18 août > Roman Etats-Unis

Le professeur antillais de Frantz Fanon lui avait dit : "Quand vous entendez dire du mal des Juifs, dressez l’oreille, on parle de vous." Ce que voulait dire l’enseignant de philosophie de l’auteur des Damnés de la terre, c’est qu’une minorité opprimée, honnie jusqu’à la mort (l’abomination de l’Holocauste, dans le cas des Juifs), doit se sentir concernée par l’oppression d’une autre minorité.
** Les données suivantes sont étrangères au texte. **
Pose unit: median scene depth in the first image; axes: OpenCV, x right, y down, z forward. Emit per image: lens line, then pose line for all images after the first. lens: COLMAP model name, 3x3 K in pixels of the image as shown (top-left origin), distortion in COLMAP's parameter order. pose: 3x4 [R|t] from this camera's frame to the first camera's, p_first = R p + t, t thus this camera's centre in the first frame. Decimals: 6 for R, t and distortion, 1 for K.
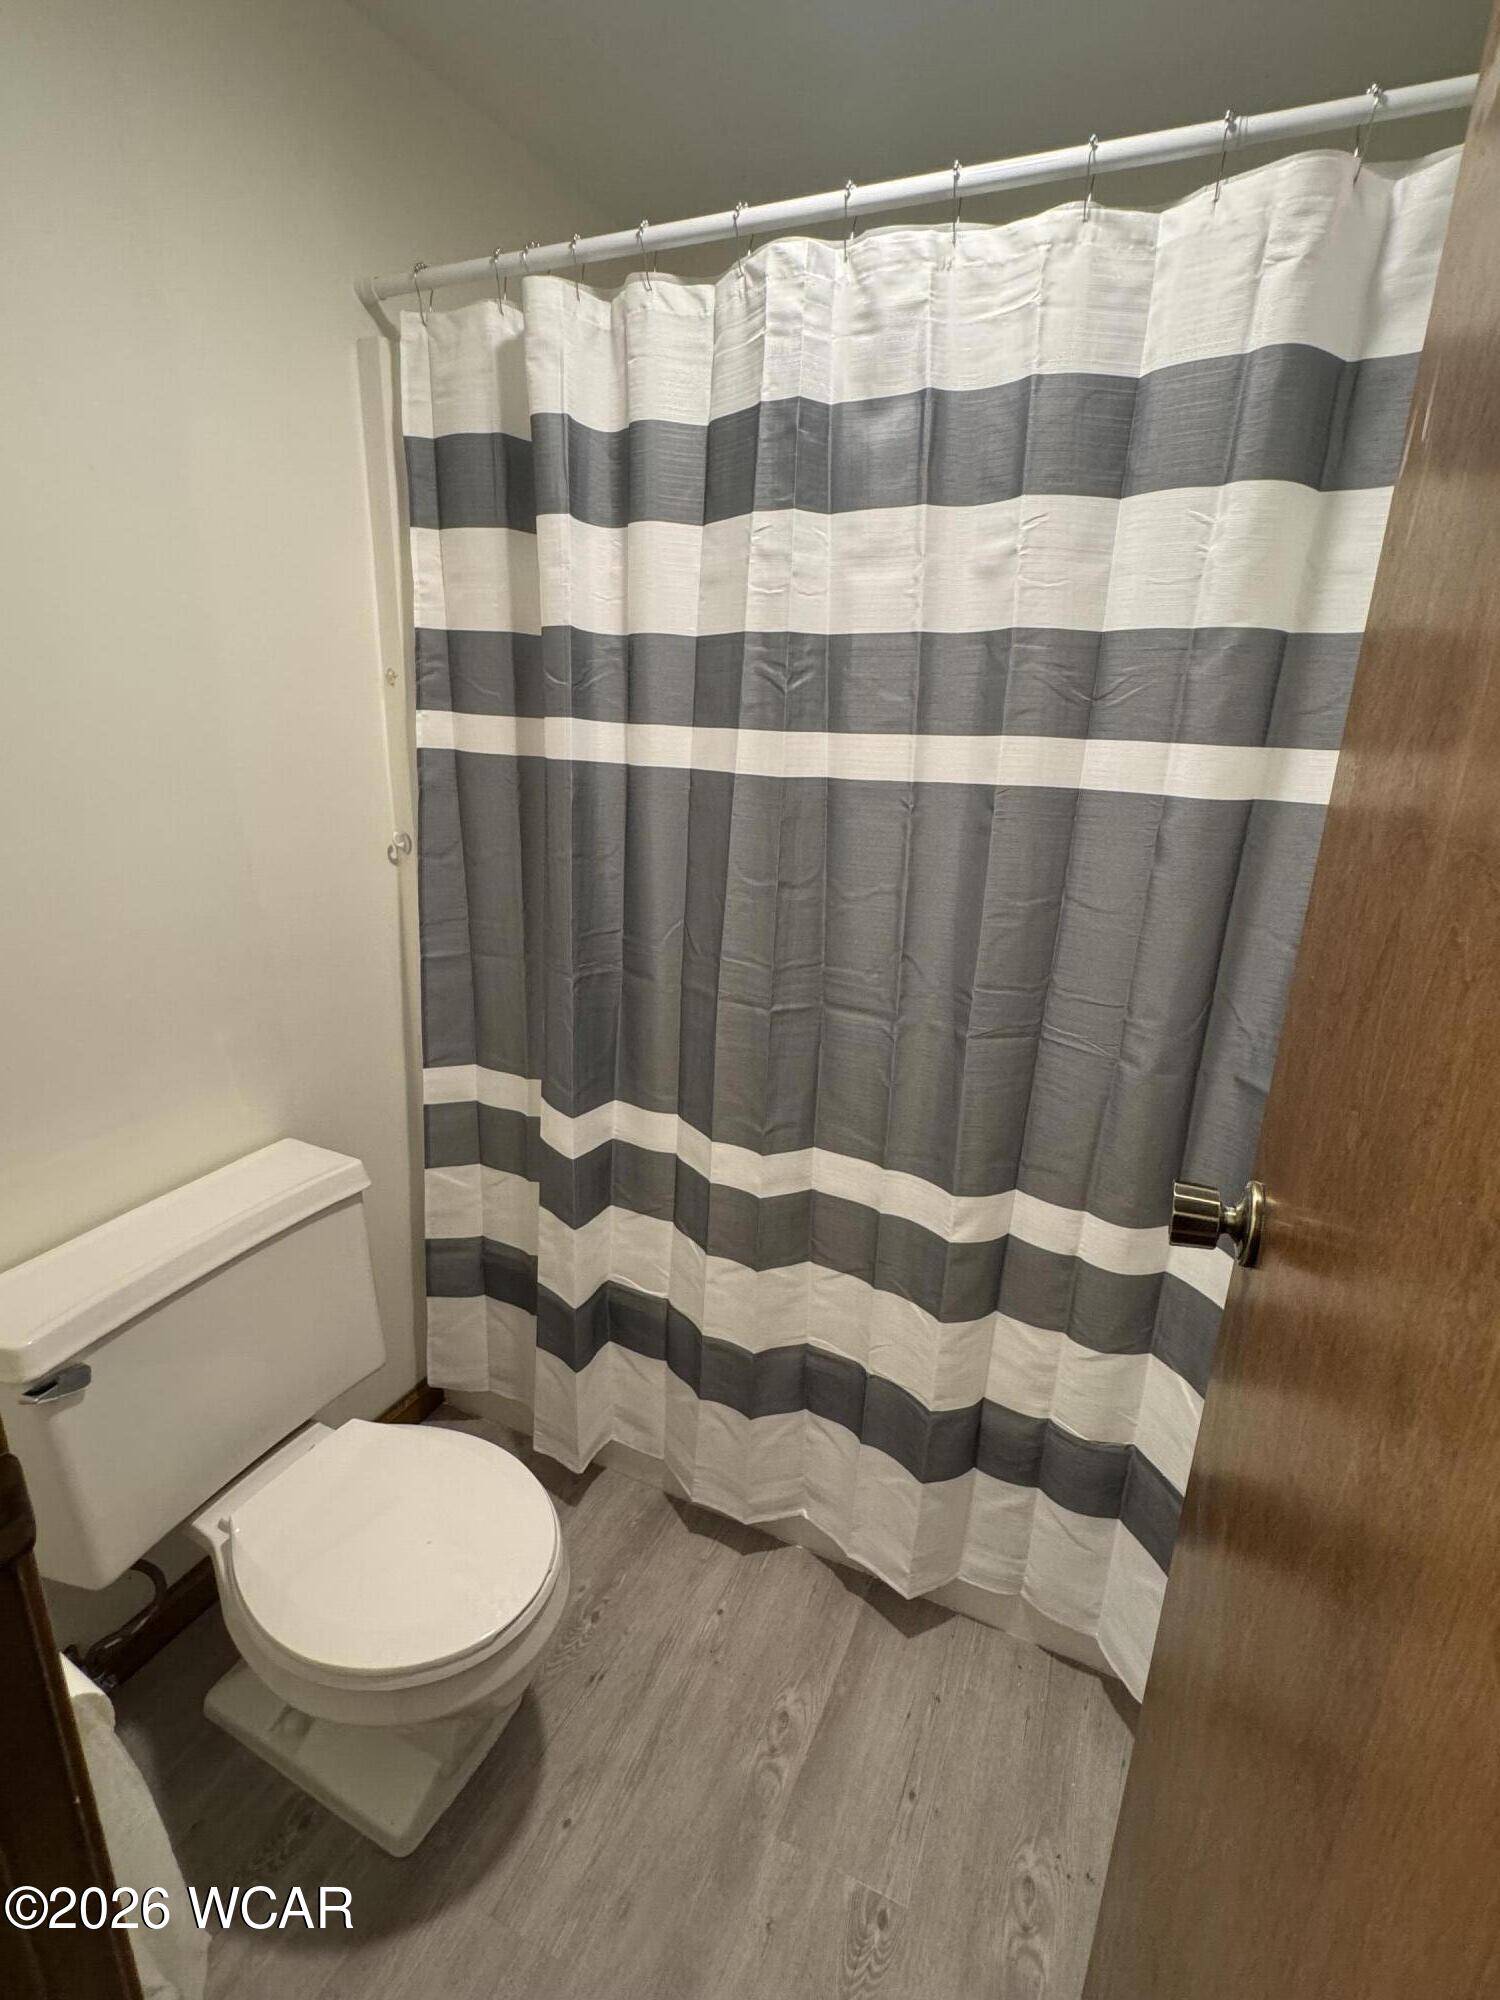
lens RADIAL K [[938.1, 0, 744.1], [0, 938.1, 993.8], [0, 0, 1]] dist [-0.002081, -0.000916]
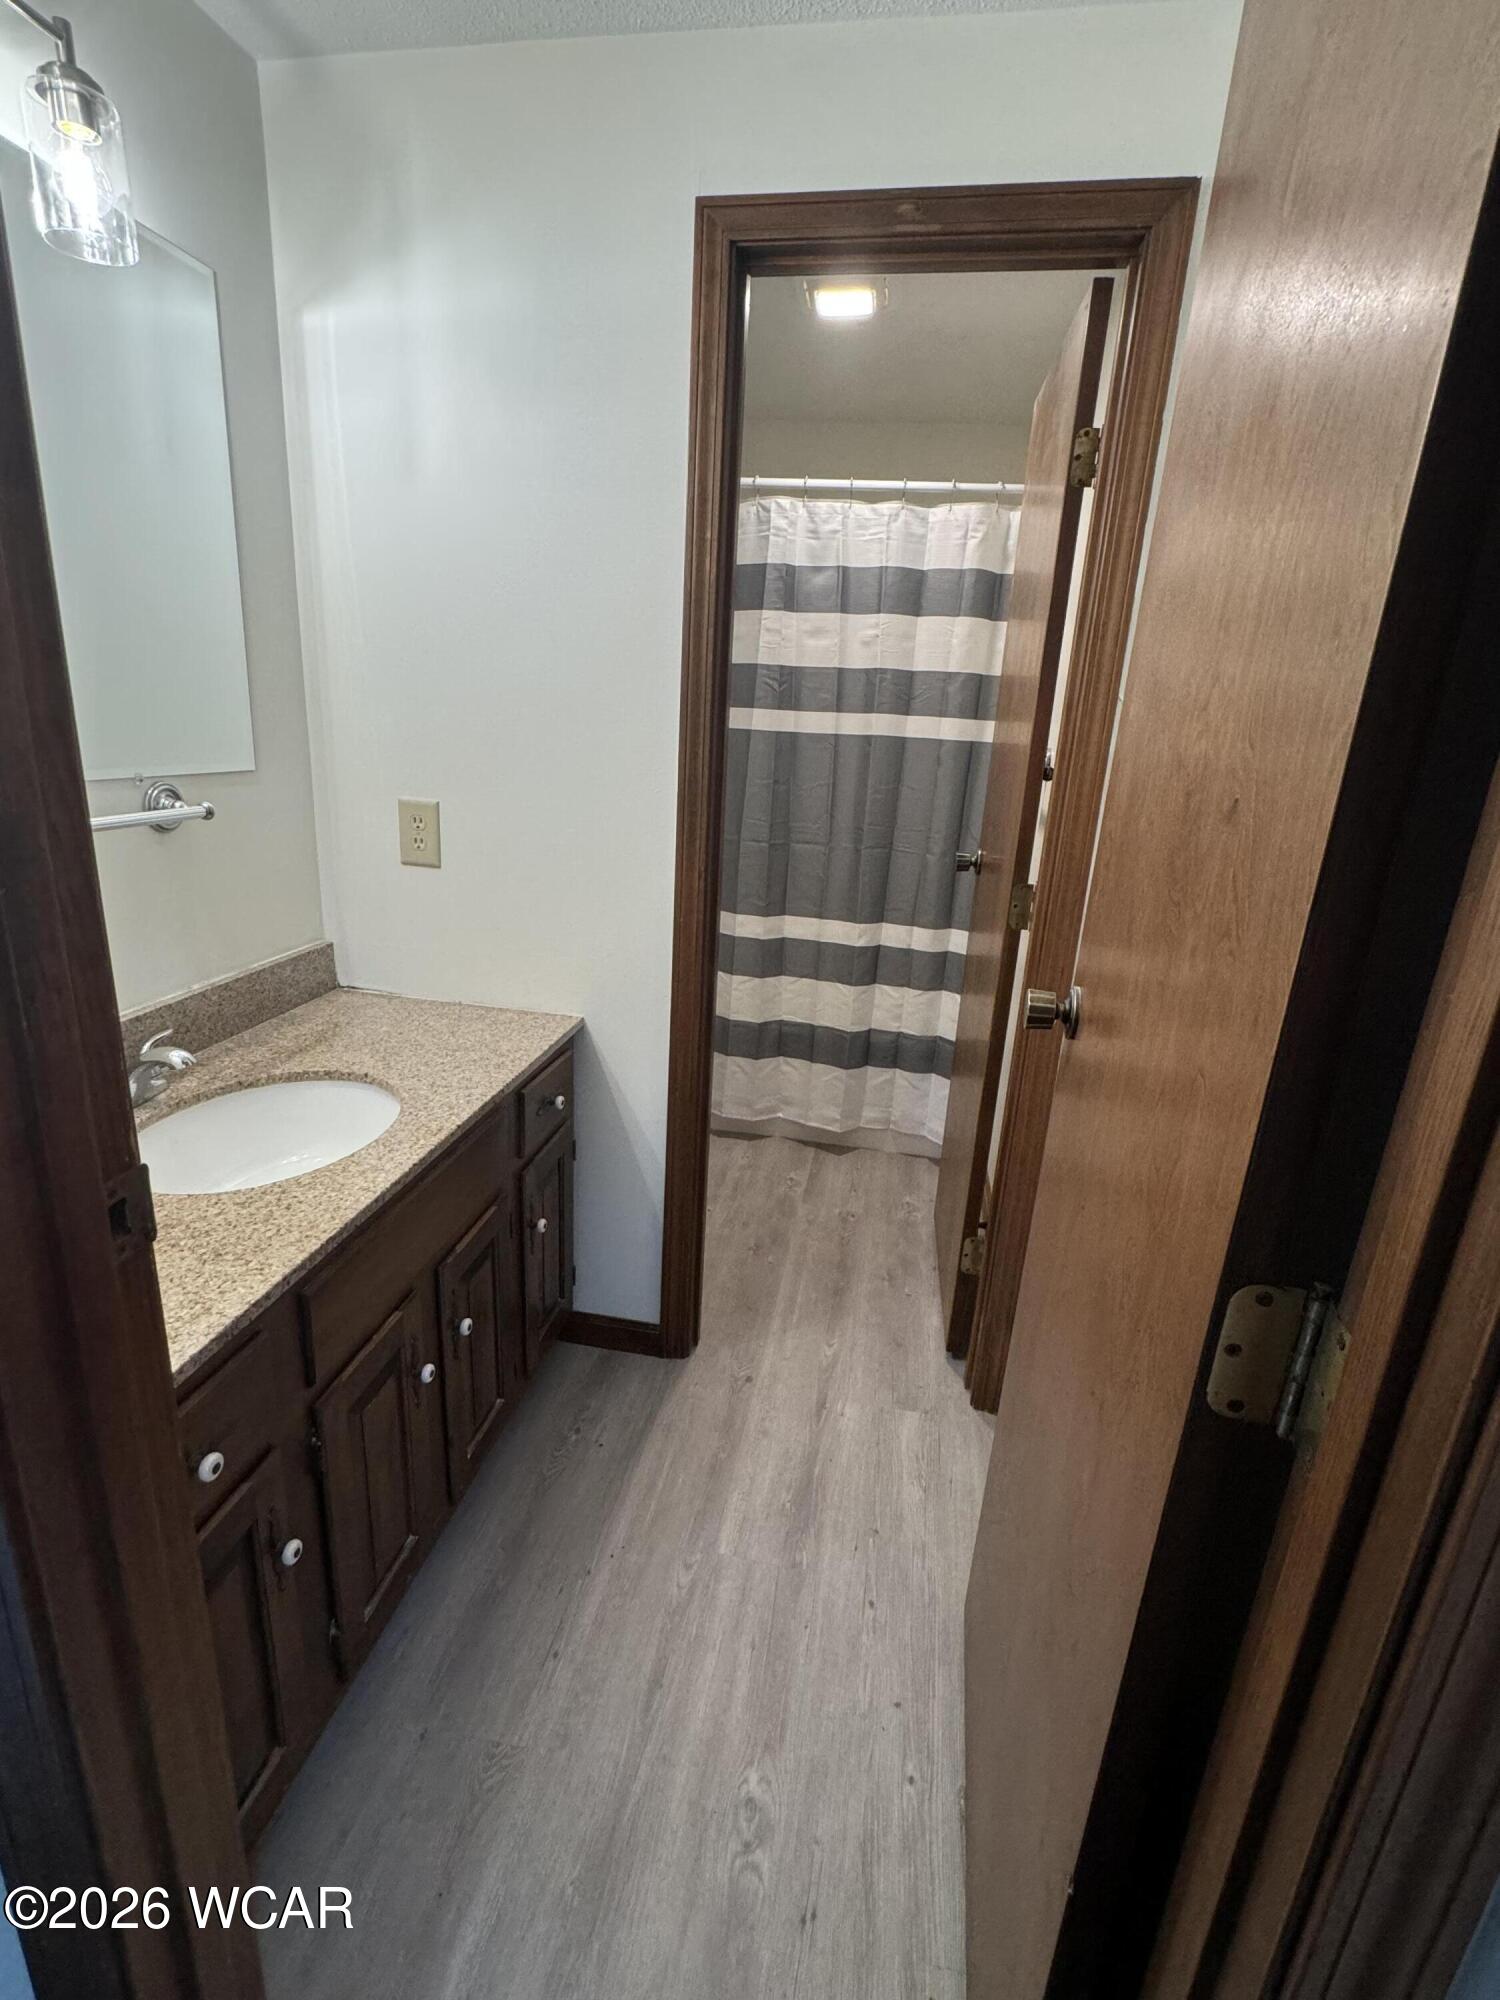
lens RADIAL K [[938.1, 0, 744.1], [0, 938.1, 993.8], [0, 0, 1]] dist [-0.002081, -0.000916]
pose [[0.968066, -0.050693, 0.245515, -0.636116], [0.049134, 0.998714, 0.012476, 0.370281], [-0.245832, -0.000014, 0.969312, -1.163367]]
Dans la grande Histoire universelle, il est un génocide trop souvent oublié : celui des Indiens d’Amérique. Certes aujourd’hui ils ne font plus l’objet de discrimination juridique, mais la vie dans les réserves est loin d’être idyllique. Fils d’une mère ojibwé et d’un Juif autrichien rescapé de la Shoah qui travailla pour le Bureau des affaires indiennes, David Treuer parle livre après livre de la condition indienne. Avec son cinquième ouvrage traduit dans la même collection "Terres d’Amérique", Et la vie nous emportera, il renoue la fiction avec le lyrisme maîtrisé de qui sait mêler les sentiments humains au paysage. Il y a cette anecdote glanée dans une biographie d’Hemingway où ce dernier se targuait de quelque exploit sexuel avec une métisse ojibwé, une certaine Prudence Bolton. On ne savait rien d’elle.

Après enquête, Treuer découvre que la jeune femme et son amant s’étaient donné la mort avec du poison, la suicidée étant enceinte. De là le romancier ourdit une trame : une famille, les Washburn, dont le fils, Frankie, revient en été 1942 chez ses parents dans leur résidence d’été dans le Minnesota avant de rejoindre l’armée, les retrouvailles avec le vieil Indien gardien du domaine, le jeune métis indien, Billy, avec qui il partage des liens forts, d’amitié assez particulière, et bientôt les secrets d’un drame. Treuer a magnifiquement réussi son "histoire d’inégalité raciale et d’amour sous ses formes les plus tragiques, pendant la Seconde Guerre mondiale". S. J. R.